Introduction to Welly

Welly is an experimental programming language that attempts to combine the good parts of existing languages with hindsight and conceptual economy.

Project goals

Welly explores co-optimisation of a safe high-level language, a garbage-collected virtual machine, and a JIT compiler. It falls somewhere between C, Java, Python and OCaml, both in terms of its motivations and the techniques it uses.

The purpose of Welly is to demonstrate that it is possible to provide all of the following desirable features in one language:

  • Rapid development
  • Safety for large programs
  • Ease for beginners
  • Resource efficiency
  • Platform integration
  • C-family syntax and types

Read more about the project goals.

Examples

No annoying boilerplate:

>>>> print("Hello, world!\n")
Hello, world!

Strong static type-checking:

>>>> fn bottles(n: int) {
....     return n + " green bottle" + (n==1 ? "" : "s")
.... }
StaticMessageVMError: binary operator "+" is not defined for (int, str)
at line 7, col 14
    return n + " green bottle" + (n==1 ? "" : "s")
             ^

Algebraic types with exhaustivity checking:

>>>> union str_option {NONE; SOME(str)}
>>>> 
>>>> fn p(x: str_option) {
....     switch x {
....         case SOME(s) { print(s) }
....     }
.... }
InexhaustiveSwitchVMError: case 'NONE' is not handled
at line 7, col 5
    switch x {
    ^^^^^^

Read the Tutorial.

Status

Do not use Welly for anything important.

Welly is experimental, immature, and unfinished. We reserve the right to change anything, without warning. This situation will persist as long as the version number begins with a zero, which will be several more years.

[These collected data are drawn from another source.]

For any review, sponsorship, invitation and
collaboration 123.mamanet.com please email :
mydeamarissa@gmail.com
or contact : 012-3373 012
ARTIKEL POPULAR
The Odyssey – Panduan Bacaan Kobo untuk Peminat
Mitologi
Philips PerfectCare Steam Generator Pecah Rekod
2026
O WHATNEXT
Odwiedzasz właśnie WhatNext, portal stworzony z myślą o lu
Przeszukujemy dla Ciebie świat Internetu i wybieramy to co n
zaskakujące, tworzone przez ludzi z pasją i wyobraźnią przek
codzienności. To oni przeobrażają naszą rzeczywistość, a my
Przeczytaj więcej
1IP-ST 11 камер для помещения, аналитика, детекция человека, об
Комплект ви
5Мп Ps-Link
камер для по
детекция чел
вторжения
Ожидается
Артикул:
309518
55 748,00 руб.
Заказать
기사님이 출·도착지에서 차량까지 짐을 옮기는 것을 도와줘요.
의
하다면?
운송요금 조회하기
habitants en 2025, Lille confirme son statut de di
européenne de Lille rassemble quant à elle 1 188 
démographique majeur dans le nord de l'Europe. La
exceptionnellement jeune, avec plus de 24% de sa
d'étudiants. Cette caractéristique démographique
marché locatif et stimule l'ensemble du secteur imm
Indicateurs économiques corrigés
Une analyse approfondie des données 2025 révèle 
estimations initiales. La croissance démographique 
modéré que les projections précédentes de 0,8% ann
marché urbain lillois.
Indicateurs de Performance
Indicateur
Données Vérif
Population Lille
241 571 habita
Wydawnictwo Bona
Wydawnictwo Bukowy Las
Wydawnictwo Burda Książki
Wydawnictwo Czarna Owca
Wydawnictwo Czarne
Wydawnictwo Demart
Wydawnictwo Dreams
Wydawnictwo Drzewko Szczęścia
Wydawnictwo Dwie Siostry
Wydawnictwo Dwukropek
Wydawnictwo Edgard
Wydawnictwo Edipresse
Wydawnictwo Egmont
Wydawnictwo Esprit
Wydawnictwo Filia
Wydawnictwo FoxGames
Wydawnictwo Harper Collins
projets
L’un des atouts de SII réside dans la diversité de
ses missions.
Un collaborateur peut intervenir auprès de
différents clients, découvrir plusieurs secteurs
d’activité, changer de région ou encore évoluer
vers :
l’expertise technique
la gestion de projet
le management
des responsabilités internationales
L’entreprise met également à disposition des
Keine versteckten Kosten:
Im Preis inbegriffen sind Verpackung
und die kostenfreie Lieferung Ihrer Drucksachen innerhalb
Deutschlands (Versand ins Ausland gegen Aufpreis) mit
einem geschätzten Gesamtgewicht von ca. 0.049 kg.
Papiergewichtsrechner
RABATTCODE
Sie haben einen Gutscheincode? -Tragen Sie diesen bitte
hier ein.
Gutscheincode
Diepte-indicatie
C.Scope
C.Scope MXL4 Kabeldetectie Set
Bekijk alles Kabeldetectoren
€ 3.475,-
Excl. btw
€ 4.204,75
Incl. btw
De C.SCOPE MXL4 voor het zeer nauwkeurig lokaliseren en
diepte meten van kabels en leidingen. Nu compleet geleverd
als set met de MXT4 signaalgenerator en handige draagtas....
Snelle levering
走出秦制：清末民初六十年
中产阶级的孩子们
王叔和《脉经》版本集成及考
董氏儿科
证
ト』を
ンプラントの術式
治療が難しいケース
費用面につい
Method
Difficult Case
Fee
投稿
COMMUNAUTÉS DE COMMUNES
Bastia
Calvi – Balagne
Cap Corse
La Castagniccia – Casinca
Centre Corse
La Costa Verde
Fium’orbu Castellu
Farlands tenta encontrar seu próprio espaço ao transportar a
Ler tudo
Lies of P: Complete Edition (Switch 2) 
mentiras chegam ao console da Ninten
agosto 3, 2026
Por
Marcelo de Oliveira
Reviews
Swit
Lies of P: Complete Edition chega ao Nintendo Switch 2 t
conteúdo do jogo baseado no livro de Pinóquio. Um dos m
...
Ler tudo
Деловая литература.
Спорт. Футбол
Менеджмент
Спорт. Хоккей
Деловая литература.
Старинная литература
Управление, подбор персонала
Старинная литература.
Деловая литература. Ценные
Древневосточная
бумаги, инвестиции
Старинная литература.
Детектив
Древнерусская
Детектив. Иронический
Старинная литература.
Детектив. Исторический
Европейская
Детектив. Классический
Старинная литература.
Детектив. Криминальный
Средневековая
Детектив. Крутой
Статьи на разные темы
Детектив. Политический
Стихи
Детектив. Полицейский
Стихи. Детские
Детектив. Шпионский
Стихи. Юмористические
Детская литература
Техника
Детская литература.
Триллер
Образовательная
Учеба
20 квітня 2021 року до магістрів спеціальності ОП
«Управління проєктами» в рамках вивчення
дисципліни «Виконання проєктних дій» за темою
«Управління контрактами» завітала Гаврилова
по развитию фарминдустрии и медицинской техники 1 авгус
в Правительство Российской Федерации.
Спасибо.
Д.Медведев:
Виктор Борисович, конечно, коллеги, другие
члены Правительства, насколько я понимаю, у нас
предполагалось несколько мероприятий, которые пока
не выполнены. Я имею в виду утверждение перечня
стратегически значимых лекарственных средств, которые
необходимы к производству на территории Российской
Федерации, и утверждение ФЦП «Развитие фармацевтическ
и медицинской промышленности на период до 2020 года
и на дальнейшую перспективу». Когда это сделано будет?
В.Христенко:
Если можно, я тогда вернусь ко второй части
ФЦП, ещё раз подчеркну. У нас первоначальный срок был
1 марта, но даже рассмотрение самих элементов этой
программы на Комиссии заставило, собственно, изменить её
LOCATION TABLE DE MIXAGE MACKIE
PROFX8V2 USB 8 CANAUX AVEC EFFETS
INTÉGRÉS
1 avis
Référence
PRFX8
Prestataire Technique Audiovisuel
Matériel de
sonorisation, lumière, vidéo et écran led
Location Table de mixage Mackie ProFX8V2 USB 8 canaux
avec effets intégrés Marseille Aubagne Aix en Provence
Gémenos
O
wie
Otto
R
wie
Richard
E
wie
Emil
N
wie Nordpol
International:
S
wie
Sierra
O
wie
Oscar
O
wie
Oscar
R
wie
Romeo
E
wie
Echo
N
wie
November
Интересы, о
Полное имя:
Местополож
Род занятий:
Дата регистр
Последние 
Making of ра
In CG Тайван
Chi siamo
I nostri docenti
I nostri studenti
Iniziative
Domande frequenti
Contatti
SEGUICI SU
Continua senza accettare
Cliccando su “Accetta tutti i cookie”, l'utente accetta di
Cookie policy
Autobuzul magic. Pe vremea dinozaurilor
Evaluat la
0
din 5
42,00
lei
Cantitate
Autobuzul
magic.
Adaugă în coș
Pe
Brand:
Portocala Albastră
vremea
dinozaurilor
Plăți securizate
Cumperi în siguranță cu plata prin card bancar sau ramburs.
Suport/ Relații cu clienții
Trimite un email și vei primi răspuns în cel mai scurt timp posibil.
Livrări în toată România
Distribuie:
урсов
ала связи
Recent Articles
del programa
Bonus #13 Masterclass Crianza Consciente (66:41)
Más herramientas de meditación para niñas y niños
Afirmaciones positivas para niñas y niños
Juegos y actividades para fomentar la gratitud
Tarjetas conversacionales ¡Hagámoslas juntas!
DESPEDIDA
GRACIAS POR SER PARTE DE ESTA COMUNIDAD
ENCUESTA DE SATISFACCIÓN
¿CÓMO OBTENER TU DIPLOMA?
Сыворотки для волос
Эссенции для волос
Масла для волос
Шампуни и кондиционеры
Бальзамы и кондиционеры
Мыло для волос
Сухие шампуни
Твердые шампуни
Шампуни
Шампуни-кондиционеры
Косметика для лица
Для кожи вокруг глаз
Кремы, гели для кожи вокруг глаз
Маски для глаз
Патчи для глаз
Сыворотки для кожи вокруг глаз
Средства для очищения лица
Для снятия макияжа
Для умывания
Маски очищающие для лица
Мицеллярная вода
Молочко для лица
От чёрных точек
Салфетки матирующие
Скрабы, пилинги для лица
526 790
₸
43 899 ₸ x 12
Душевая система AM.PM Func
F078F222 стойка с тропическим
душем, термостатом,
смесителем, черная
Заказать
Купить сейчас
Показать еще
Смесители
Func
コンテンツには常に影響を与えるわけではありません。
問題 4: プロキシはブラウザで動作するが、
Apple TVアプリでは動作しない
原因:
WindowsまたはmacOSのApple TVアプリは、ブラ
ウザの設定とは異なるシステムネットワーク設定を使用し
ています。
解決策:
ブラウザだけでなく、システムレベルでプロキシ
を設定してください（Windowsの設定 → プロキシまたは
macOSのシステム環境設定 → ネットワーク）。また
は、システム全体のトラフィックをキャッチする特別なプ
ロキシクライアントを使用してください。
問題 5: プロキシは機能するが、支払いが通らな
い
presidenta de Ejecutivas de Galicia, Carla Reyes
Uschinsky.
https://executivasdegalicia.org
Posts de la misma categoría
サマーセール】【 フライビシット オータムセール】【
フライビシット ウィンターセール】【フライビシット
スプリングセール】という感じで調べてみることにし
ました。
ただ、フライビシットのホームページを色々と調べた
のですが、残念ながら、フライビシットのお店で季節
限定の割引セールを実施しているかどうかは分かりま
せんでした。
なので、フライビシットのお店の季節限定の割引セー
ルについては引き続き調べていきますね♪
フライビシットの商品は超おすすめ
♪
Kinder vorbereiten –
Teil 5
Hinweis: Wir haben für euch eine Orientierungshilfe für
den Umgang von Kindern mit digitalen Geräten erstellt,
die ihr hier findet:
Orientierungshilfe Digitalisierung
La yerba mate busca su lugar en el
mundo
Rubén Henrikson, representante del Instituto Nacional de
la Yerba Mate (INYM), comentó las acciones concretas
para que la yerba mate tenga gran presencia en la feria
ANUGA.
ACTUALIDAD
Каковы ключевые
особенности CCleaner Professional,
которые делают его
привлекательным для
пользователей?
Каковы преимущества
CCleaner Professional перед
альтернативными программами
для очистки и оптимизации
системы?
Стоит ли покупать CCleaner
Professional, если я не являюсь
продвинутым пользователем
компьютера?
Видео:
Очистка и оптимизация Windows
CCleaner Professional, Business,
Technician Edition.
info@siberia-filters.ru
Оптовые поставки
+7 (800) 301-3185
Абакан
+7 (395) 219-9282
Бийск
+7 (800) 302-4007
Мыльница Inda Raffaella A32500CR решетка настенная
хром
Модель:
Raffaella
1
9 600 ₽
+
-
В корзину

Please note that many of the project goals have not yet been achieved. Welly is a work in progress. Welly has been in active development since about 2005 but is not yet finished.

Welly is currently mocked-up inside Python. This makes it very slow and memory hungry. There is no JIT compiler yet, and the garbage collector is Python's. Some of the primitive datatypes are Python's too, including integers and strings. Several language constructs are missing. Several parts of the virtual machine are place-holders. We've so far made no effort to optimise the code. Moreover, much of this web-site is in note form.

Download and contribute

You can download Welly for free. Please do explore it and tell us what you think.

Welly is made available to you under a 2-clause BSD license and a patent grant. Welly does not have a public source control repository. We nonetheless welcome fixes and suggestions that are consistent with our project goals (and license and patent grant) and with simplicity.